What is the difference between authorization and installation of a GitHub app?

[palapapa]

Select Topic Area

Question

Body

I have read https://docs.github.com/en/apps/using-github-apps/authorizing-github-apps#difference-between-authorization-and-installation, but the difference is still not clear. Do authorization and installation provide two disjoint sets of functions?

[Ashishdheer]

Authorization and installation in the context of GitHub Apps involve distinct but interconnected processes. Authorization is the act of granting specific permissions to a GitHub App its like specifying what actions it can perform on behalf of a user or organization. On the other hand, installation is the instance where the GitHub App is set up for a particular user or organization, establishing a link between the app and the associated repositories.
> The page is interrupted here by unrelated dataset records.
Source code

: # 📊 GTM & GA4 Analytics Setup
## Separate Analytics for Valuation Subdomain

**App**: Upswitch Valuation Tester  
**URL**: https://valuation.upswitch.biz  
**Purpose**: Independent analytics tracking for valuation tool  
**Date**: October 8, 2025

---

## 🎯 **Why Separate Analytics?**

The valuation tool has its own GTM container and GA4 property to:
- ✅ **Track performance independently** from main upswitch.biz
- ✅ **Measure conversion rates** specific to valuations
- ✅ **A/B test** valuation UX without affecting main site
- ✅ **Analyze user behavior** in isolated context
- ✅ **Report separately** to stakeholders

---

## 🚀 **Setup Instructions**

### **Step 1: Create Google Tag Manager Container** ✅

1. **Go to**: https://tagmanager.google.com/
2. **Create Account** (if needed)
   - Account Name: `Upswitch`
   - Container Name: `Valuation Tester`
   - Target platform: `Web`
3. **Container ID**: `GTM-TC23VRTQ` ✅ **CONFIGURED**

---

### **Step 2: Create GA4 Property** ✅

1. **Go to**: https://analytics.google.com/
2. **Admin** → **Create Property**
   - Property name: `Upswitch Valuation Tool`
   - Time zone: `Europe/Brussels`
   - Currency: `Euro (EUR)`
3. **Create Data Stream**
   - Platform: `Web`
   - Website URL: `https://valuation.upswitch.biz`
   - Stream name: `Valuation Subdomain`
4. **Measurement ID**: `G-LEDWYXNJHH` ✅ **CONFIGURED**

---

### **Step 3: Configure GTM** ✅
The permissions granted during the authorization process apply within the scope of a specific installation. In short, authorization determines what the GitHub App is allowed to do, while installation enables it to carry out those actions in the context of a user or organization that has installed the app.

[palapapa]

Could you give some examples of when an installation is required to achieve something? I was reading https://docs.github.com/en/apps/creating-github-apps/authenticating-with-a-github-app/generating-a-user-access-token-for-a-github-app and it seems like with authorization alone, I can generate a user access token with the permissions that I specified in the GitHub app to perform actions on behalf of the user. In that case, why would I ever need to install a GitHub app?

[palapapa]

If during the authorization process, the app can request to have write permissions to all repos, doesn't it make an installation pointless? Can't I just use the token I got from the authorization process to write to any repo I want? Is the only difference between them about knowing which repos to act on?